Since Flux artists never seemed to agree on anything, difficulty explaining Fluxus, therefore Higgins, continues. Is Fluxus/Higgins performance, objects or publications? Fluxus as experience survived for more than forty years in part due to its experimental, and educational commitments. It has been described as the most productive research of ideas in art history. Implications go beyond art to essential questions of our place in the universe. Lack of presence in art history is perhaps because of an over-reliance on processed information with clear verbal explanations. Past criticism looked at Fluxus as either a neo-avant-garde, mere chaos, an empty, rageful tirade or a silly, anti-art joke, thus limiting broader value and societal connections. Experimental approaches find meaning in ways difficult to describe. Defying description, failing to be acknowledged, could be successes - what would happen to the ideals and goals of Fluxus/Higgins if they were incorporated into the museum?
“Five Traditions of Art History, an Essay” by Dick Higgins, 1976, reproduced in Intermedia, Fluxus and the Something Else Press: Selected Writing by Dick Higgins, Siglio, 2018.
Re-visiting Fluxus could retrieve something more applicable and transformative.

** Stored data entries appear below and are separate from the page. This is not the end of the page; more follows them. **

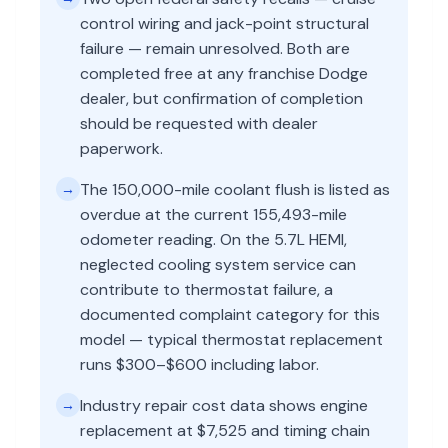
control wiring and jack-point structural
failure — remain unresolved. Both are
completed free at any franchise Dodge
dealer, but confirmation of completion
should be requested with dealer
paperwork.
The 150,000-mile coolant flush is listed as
→
overdue at the current 155,493-mile
odometer reading. On the 5.7L HEMI,
neglected cooling system service can
contribute to thermostat failure, a
documented complaint category for this
model — typical thermostat replacement
runs $300–$600 including labor.
Industry repair cost data shows engine
→
replacement at $7,525 and timing chain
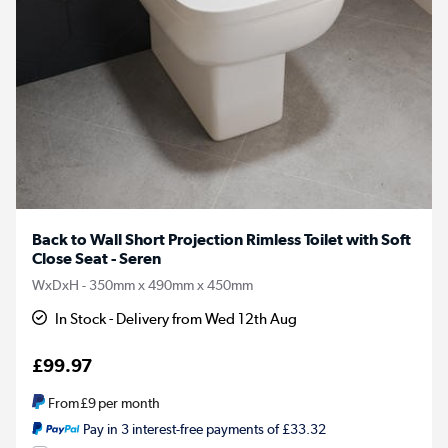
Back to Wall Short Projection Rimless Toilet with Soft
Close Seat - Seren
WxDxH - 350mm x 490mm x 450mm
In Stock - Delivery from Wed 12th Aug
£99.97
From
£9
per month
Pay in 3 interest-free payments of £33.32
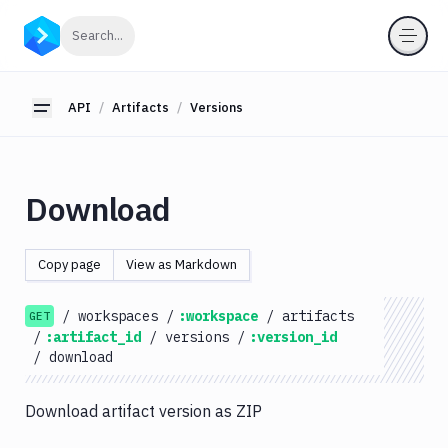
API
Click to search
Search...
Getting
Started
API
Artifacts
Versions
Toggle sidebar
OAuth
2.0
Environments
Download
Pipelines
Artifacts
Copy page
View as Markdown
List
GET
Artifacts
/
workspaces
/
:workspace
/
artifacts
GET
Create
/
:artifact_id
/
versions
/
:version_id
POST
Artifacts
/
download
Get
GET
Artifacts
Download artifact version as ZIP
Update
PATCH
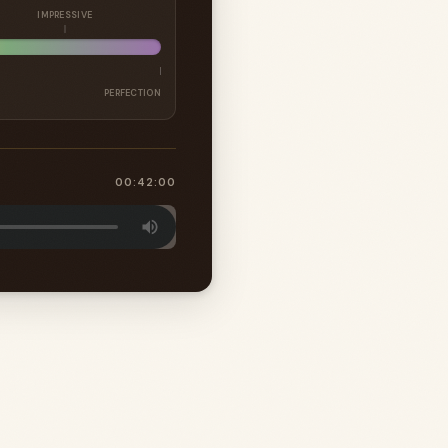
IMPRESSIVE
PERFECTION
00:42:00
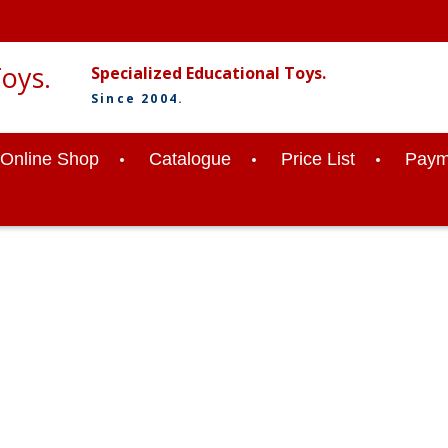
Specialized Educational Toys.
Since 2004.
Online Shop
Catalogue
Price List
Paym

Remaining obscure risks loss of import. Fluxus as an attitude toward art, culture and life did not necessarily stop in 1978. The book gives wider access to Higgins’ contributions as a brilliant theorist, art historian and belief in art’s profundity. “Fluxus is still needed in a world of pretension, falseness, grandiosity and humorlessness,” he wrote. His words echo even louder now. Fluxus arose from needs for change and responded by creating possibilities for ontological knowledge. “All questions are fundamentally serious, most answers stupid!”
Critiquing and curating are part of the art world driven by the art market. Art magazines at the start of Something Else Press wrote primarily for galleries and other advertisers. Higgins believed publishing in the future would include many small groups like his, parallel with companies producing books by the thousands. Small literary groups can be the research and development part of the large industries, useful spaces on the edges. Trade publishers could support them in these objectives. Something Else Press is gone, but the example is still there. The front cover of the book shows a close-up of Higgins performing his piece, “Danger Music Number Seventeen (Scream! Scream! Scream! Scream! Scream! Scream!).” Passing a book shop, he once overheard someone say, “There’s nothing like that ‘Press’ around these days.” Higgins’ loud voice could just as easily be screaming, “Isn’t that a challenge? Do it – and do it better. I didn’t. I was wrong. I should have.”
Nicolette Reim is a visual artist, poet, and writer, who lives and works in New York and Atlanta.